3D Printing In Medicine
For those that are a bit squeamish you will probably click on. However, there seems to be more proof everyday that some of the greatest impacts from 3D printing are and will continue to be in medicine.
Fresh off the BBC this morning is a report from Nottingham Trent University in the UK where Richard Arm (an MSc Smart Design postgraduate student) has 3D printed a prosthetic heart made of silicone. One produced from a model prepared with a CT scan. An incredible life-like model of a human heart which can be examined by medical students before they are let loose on the real thing.
What sets this 3D print of a heart part from other attempts is it is made by blending silicone as opposed to 3D printing with powder. It really does feel, behave and look like a real heart.
Mock Operations On 3D Printed Organs
The 3D printed prosthetic heart could potentially be operated on as well in a mock operation although a system to connect it up to a supply of synthetic blood would be needed. That will probably be the next step for the project.

SOURCE DATA:
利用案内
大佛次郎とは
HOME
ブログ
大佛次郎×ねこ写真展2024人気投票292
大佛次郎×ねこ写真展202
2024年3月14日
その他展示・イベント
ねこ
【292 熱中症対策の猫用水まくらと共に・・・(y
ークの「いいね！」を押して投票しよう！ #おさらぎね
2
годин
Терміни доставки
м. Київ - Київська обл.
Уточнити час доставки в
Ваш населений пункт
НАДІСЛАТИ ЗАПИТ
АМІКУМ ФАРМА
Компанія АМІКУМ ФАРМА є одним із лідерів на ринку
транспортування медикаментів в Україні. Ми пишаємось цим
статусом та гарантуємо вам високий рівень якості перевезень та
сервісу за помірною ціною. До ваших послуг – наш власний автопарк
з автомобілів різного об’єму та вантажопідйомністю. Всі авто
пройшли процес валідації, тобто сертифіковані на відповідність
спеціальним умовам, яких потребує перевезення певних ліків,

* * *

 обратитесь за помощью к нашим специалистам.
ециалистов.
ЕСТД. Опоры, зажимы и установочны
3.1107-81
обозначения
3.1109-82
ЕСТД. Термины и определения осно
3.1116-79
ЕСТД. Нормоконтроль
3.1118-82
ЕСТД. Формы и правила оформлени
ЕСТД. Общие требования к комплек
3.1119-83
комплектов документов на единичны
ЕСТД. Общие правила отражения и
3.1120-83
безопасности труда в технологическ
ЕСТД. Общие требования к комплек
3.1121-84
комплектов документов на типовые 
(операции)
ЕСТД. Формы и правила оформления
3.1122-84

WORK REQUEST A: Please extract the passage from the article on 3D printing in medicine from "3D Printing In" up to and including "be in medicine.".
WORK REQUEST B:
State whether each statement agrees with the article on 3D printing in medicine. Answer yes or no for each, quoting the words of the article that decide it.
(i) The prosthetic heart was 3D printed with powder.
(ii) The heart was produced from a model prepared with a CT scan.
(iii) Richard Arm is an MSc Smart Design postgraduate student.
WORK REQUEST C: Continue the article on 3D printing in medicine after its final sentence.

EXERCISE RESULT A:
3D Printing In Medicine
For those that are a bit squeamish you will probably click on. However, there seems to be more proof everyday that some of the greatest impacts from 3D printing are and will continue to be in medicine.

EXERCISE RESULT B:
(i) No: "it is made by blending silicone as opposed to 3D printing with powder"
(ii) Yes: "One produced from a model prepared with a CT scan."
(iii) Yes: "Richard Arm (an MSc Smart Design postgraduate student)"

EXERCISE RESULT C:
Like aircraft pilots that learn on simulators, doctors and surgeons could benefit greatly from mock operations on 3D printed organs, tissue and bones. And 3D printing clearly has an important part to play in delivering the body parts needed for training medical students.
Perhaps the medical schools will not need the constant supply of donors who give their bodies to medical teaching and research for much longer. It may sound a bit macabre or squeamish for the average Joe Bloggs but 3D printing organs for this purpose may end up being a considerably cheaper and more efficient solution.